“While the groundings were ordered, there is a time given for last-minute exigencies. An aircraft has to return to base, if it was at some international station. Aircraft are to be brought back to maintenance hangers because an aircraft requires maintenance even when it’s grounded,” said a senior DGCA official, who did not want to be identified.
He added that the European regulators might have informed airlines much before announcing the grounding of aircraft. “That is the reason why airlines in Europe were able to ground the aircraft immediately,” said the official.

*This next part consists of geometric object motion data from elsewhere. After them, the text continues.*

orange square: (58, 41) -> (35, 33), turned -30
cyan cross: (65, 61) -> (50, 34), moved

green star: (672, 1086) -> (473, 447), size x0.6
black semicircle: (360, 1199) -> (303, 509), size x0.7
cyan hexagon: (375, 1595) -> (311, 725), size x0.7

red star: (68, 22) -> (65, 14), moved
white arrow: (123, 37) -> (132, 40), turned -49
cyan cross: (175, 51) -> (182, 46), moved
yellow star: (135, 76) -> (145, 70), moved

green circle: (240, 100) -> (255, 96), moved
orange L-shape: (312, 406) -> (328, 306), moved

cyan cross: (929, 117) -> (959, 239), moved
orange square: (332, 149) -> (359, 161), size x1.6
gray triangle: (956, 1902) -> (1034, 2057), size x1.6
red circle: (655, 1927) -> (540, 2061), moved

Late night on Tuesday, India banned operations of Boeing 737 MAX plane after this week’s crash of this aircraft type in the African skies, increasing the likelihood of a further surge in domestic fares that remain high due to unrelated flight cancellations by some carriers.
The ban came a day after the Directorate General of Civil Aviation (DGCA) had allowed the Boeing 737 MAX aircraft to fly under stricter conditions. The ban would impact SpiceJet the most. SpiceJet and troubled Jet Airways are the only two airlines operating the Boeing 737 MAX in the country.
Grounding of 12 such aircraft operated by the local carriers could disrupt the operations and increase domestic fares that are already high due to flight cancellations by Jet Airways and IndiGo.
Five aircraft of Jet Airways were grounded due to non-payment of dues to lessors.
DGCA will issue a formal clarification soon.